WHAT YOU HAVE TO DO: In the book review of Dark Star, in which city does Andre Szara become a full-time NKVD operative?

---- PASSAGE FOR REVIEW

Furst's perfect-pitch re-creation begins with a fatally
flawed protagonist: Andre Szara, 40, Pravda reporter in Europe
and occasional Soviet spy, whose life goals have been reduced
to a desire to outlast Stalin's purges. As the novel opens in
1937, Szara, a Russified Polish Jew, is caught in the midst of
a blood feud in the Soviet secret services between his NKVD
friends, mostly Jewish intellectuals, and Stalin's Georgian
thugs. The fear that dominates Szara's nomadic life is palpable:
a typically chilling passage is about his return to Russia
aboard a Soviet freighter with a human cargo of condemned men
who know that homecoming means an executioner's bullet. En
route, these compromised trade representatives and diplomats
"rarely slept, greedy for their remaining hours of
introspection, pacing about the deck when they could stand the
cold."
Szara's safety net is espionage; he becomes a full-time
NKVD operative in Paris charged with maintaining ties to an
imperiled Jewish industrialist in Berlin, who somehow knows how
many bombers Germany is building each month. Fear not; Dark Star
never becomes one of those breathless adventures that build fake
suspense around schemes to stop Hitler. Plot is less important
than Furst's powerful descriptive writing, particularly his
account of Szara's nightmare flight across Poland in the first
days of the war. What carries the book to a level beyond the
cynicism of spy novels is its ability to carry us back in time.
Nothing can be like watching Casablanca for the first time. But
Furst comes closer than anyone has in years.

--------
---- DATA LISTING

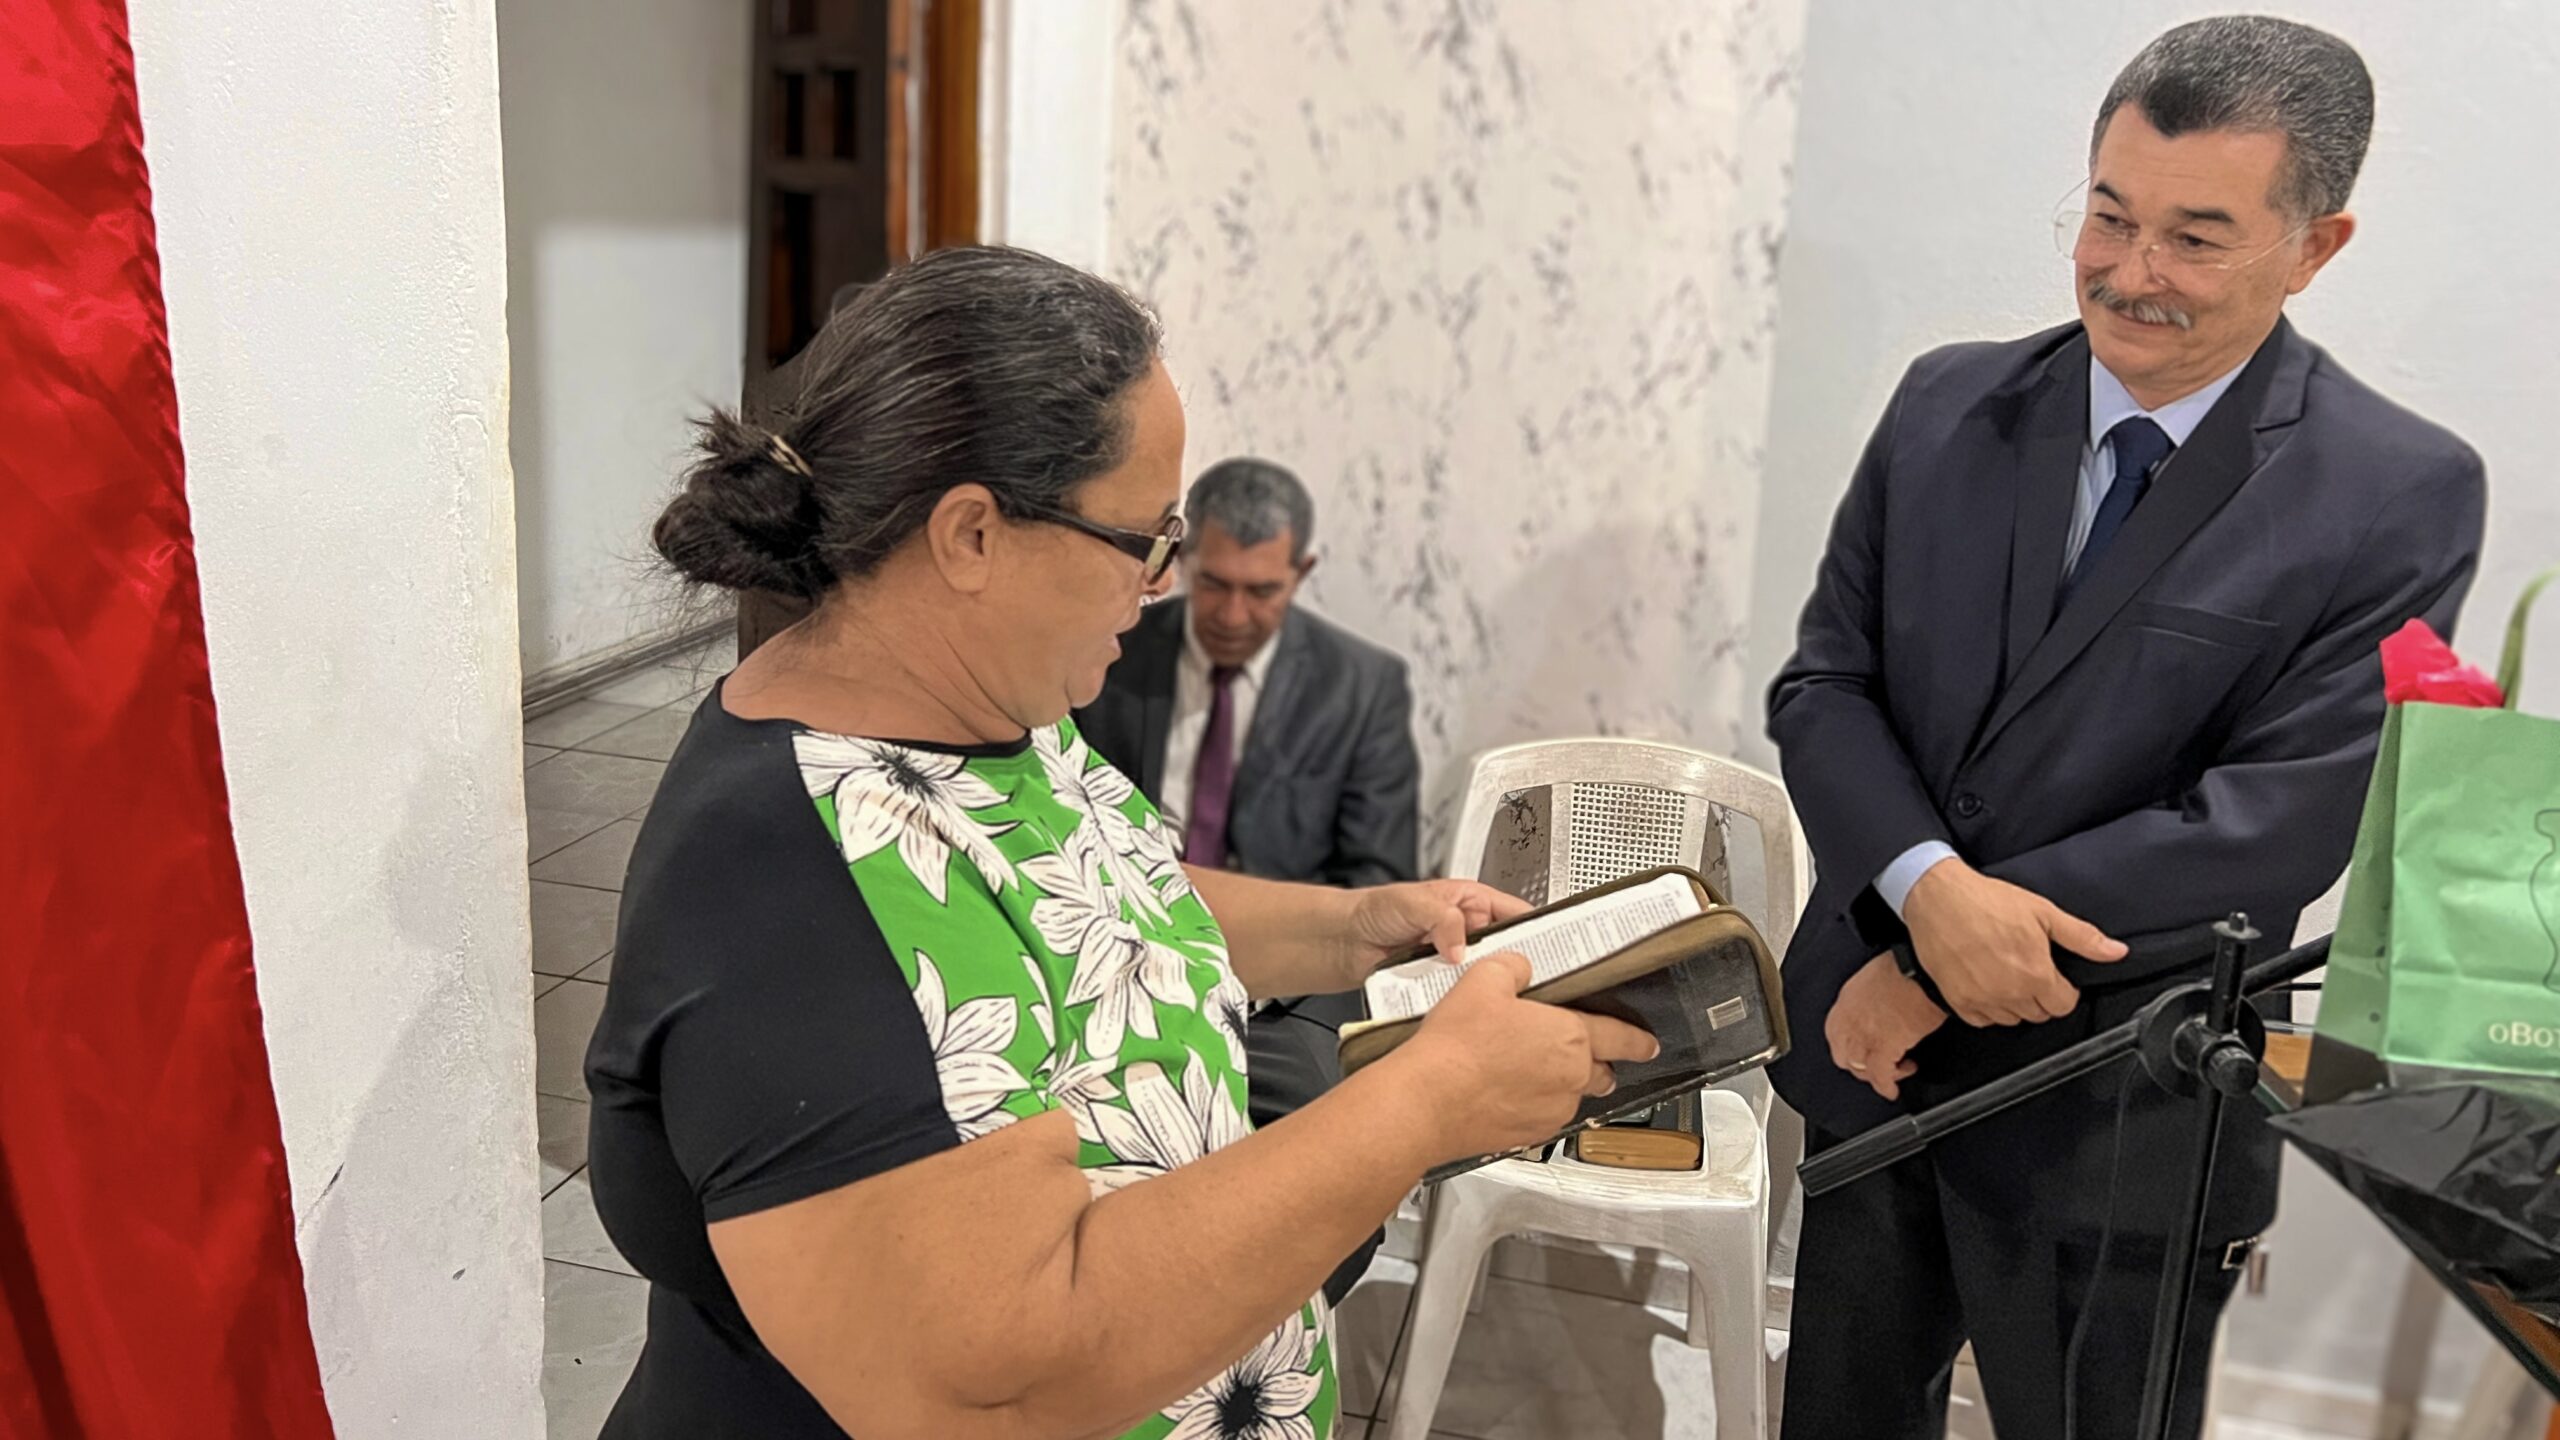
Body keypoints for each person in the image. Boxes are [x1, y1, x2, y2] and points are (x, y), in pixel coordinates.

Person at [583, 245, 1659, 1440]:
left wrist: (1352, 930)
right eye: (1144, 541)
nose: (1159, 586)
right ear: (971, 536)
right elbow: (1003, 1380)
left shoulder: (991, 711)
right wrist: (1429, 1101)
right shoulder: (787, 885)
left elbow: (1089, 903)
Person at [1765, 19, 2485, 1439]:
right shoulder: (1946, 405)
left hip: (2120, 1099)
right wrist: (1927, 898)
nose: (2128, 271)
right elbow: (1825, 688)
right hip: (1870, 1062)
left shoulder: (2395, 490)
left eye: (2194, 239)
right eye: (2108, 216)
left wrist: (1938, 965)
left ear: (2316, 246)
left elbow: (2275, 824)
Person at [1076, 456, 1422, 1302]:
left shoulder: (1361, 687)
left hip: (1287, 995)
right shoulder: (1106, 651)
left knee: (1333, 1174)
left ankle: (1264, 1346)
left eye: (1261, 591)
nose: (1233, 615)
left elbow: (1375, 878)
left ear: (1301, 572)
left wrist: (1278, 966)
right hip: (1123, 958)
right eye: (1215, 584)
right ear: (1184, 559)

--------

EXPECTED ANSWER: Paris